LOMBOK BARAT, PRANUSA.ID — Presiden Prabowo Subianto menegaskan komitmen pemerintah dalam melakukan penataan besar-besaran terhadap Badan Usaha Milik Negara (BUMN). Prabowo menyebut hingga saat ini pihaknya telah menutup 240 perusahaan pelat merah yang dinilai tidak efisien dan terus membebani keuangan negara.
Dalam peresmian lima bendungan di Lombok Barat, Nusa Tenggara Barat, Jumat (10/7/2026), Presiden menargetkan penutupan tersebut akan terus berlanjut hingga menyentuh angka 800 perusahaan pada akhir tahun 2026.
“Sampai hari ini, kita sudah tutup 240 BUMN yang tidak beres. Nanti akhir Juli ini akan 250 BUMN kita tutup. Desember 31, 2026 akan tutup jumlahnya 800 BUMN yang tidak efisien, yang tidak pernah untung, yang merugi terus, kita tutup,” tegas Prabowo.
Presiden mengaku terkejut saat pertama kali menjabat, karena jumlah BUMN di Indonesia ternyata mencapai 1.077 perusahaan, jauh di atas perkiraannya yang hanya berkisar 300 hingga 400 entitas. Ia menduga banyaknya struktur anak dan cucu perusahaan selama ini menjadi celah untuk menyembunyikan penggunaan uang negara.
“Jangan-jangan ada lagi anak perusahaan, ada lagi cucu perusahaan, ada lagi cicit perusahaan, dan itu adalah cara mereka sembunyi, sembunyiin uang negara, sembunyiin uang rakyat. Ini kita tertibkan,” ungkapnya.

━━━━

*Daftar Tugas:*
A. Menurut berita tentang penataan BUMN di atas, berapa jumlah BUMN di Indonesia yang didapati Presiden saat pertama kali menjabat?
B. Tuliskan ulang kata demi kata bagian berita tentang penataan BUMN yang dimulai pada kata-kata "Presiden mengaku terkejut" dan berhenti setelah kata-kata "penggunaan uang negara.".
C. Teruskan berita tentang penataan BUMN mulai dari kalimat setelah kalimat terakhir yang ditampilkan.

━━━━

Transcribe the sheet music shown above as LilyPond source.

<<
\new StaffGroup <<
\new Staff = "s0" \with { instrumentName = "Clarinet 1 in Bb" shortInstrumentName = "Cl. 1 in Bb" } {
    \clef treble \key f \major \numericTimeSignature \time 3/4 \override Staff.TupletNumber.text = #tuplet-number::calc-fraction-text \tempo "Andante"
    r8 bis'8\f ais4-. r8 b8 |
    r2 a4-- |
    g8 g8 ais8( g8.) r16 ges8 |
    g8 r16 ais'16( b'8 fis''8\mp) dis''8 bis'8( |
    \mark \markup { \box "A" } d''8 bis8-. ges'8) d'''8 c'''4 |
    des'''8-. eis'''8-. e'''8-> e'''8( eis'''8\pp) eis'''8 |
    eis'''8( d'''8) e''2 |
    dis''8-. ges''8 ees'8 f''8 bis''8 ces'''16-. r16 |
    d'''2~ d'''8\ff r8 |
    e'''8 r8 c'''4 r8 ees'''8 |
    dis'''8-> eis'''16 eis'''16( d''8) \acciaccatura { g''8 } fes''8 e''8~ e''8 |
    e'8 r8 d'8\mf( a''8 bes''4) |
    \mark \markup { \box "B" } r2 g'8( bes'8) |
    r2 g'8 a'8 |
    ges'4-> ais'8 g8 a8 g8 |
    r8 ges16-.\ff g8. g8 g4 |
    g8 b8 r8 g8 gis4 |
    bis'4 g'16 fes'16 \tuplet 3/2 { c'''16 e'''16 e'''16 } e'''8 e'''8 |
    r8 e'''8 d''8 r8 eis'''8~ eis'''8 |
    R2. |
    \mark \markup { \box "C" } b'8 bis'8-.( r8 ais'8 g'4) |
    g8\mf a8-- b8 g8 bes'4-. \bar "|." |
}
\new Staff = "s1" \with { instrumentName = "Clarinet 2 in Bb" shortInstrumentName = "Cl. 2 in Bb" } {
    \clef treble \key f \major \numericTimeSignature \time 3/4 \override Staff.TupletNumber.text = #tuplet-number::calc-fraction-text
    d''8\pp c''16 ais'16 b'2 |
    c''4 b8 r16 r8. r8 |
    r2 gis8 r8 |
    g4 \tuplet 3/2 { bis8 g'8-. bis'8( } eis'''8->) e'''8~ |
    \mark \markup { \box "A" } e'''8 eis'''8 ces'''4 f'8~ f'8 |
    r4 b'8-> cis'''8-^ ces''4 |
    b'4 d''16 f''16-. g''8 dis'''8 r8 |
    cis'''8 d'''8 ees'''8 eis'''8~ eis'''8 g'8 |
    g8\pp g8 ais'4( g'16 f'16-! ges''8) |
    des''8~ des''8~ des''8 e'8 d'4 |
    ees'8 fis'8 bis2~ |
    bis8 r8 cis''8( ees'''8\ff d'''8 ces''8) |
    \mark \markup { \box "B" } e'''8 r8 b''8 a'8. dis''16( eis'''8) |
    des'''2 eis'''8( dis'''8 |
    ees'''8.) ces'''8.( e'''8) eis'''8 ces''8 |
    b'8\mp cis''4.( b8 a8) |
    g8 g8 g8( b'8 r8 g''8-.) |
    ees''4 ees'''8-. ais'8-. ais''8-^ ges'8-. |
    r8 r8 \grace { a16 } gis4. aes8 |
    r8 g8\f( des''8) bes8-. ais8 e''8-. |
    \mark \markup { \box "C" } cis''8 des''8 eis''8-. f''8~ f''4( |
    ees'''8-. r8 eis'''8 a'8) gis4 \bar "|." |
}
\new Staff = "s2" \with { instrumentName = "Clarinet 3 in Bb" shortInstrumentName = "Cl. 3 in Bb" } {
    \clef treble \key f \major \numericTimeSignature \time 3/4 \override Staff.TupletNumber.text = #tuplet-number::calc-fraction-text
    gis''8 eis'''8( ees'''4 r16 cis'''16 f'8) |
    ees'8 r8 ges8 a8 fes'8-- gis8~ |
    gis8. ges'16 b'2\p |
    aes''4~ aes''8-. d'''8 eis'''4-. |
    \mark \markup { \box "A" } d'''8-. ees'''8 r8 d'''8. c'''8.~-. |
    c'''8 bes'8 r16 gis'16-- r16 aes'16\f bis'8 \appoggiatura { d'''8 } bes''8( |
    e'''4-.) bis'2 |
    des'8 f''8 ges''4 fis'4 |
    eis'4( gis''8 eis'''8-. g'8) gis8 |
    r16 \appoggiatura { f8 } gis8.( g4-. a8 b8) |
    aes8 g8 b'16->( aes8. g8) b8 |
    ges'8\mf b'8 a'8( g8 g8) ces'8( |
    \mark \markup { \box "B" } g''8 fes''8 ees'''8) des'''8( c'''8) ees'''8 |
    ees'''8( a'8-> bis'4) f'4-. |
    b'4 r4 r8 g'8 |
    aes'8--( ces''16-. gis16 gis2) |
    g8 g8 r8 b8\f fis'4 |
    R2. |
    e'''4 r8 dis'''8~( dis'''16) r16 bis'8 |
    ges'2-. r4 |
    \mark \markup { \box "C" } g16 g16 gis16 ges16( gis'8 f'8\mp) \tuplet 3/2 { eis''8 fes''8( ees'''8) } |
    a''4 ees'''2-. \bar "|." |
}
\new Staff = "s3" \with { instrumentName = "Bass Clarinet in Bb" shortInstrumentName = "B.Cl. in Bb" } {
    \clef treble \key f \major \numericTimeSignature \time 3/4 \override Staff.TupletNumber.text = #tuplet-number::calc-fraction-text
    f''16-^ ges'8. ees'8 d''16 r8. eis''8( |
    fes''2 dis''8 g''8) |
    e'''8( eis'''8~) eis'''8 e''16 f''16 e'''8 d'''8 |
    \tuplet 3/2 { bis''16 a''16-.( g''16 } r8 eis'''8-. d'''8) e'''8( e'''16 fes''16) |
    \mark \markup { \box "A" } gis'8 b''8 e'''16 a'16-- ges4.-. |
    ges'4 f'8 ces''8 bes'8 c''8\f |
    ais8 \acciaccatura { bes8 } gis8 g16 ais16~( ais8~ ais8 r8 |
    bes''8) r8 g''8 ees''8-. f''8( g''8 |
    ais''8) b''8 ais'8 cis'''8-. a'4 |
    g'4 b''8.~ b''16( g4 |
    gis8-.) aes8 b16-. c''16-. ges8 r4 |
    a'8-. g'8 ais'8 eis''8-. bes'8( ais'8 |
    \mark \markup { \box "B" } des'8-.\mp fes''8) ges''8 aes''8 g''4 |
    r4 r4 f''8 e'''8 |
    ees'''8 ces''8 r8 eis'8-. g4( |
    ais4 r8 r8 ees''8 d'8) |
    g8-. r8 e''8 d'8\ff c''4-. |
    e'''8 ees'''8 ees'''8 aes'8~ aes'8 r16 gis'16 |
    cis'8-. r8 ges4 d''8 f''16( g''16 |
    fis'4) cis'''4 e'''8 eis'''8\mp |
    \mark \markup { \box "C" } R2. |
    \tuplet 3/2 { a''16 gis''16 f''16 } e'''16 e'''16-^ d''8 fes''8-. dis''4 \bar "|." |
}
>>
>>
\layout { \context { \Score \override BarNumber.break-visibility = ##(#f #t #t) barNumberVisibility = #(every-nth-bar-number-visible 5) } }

━━━━

*Jawaban Tertulis:*
A. Jumlahnya mencapai 1.077 perusahaan.

B.
Presiden mengaku terkejut saat pertama kali menjabat, karena jumlah BUMN di Indonesia ternyata mencapai 1.077 perusahaan, jauh di atas perkiraannya yang hanya berkisar 300 hingga 400 entitas. Ia menduga banyaknya struktur anak dan cucu perusahaan selama ini menjadi celah untuk menyembunyikan penggunaan uang negara.

C.
Langkah tegas ini diklaim telah memberikan dampak positif bagi kas negara. Pemerintah mencatat penghematan anggaran hingga mendekati Rp70 triliun, yang berasal dari efisiensi biaya operasional hingga gaji direksi perusahaan yang selama ini tidak produktif.
Sebagai contoh keberhasilan reformasi ini, Prabowo menyoroti maskapai Garuda Indonesia. Ia menceritakan bahwa sebelumnya maskapai tersebut sempat berada di ambang penjualan, namun pemerintah memutuskan untuk melakukan pembenahan internal.
“Sekarang sudah terbukti, pelan-pelan kita perbaiki. Garuda tadinya mau dijual, saya larang. Sekarang sudah mulai bangkit. Bulan depan sudah mulai untung dari sekian puluh tahun rugi,” klaim Presiden.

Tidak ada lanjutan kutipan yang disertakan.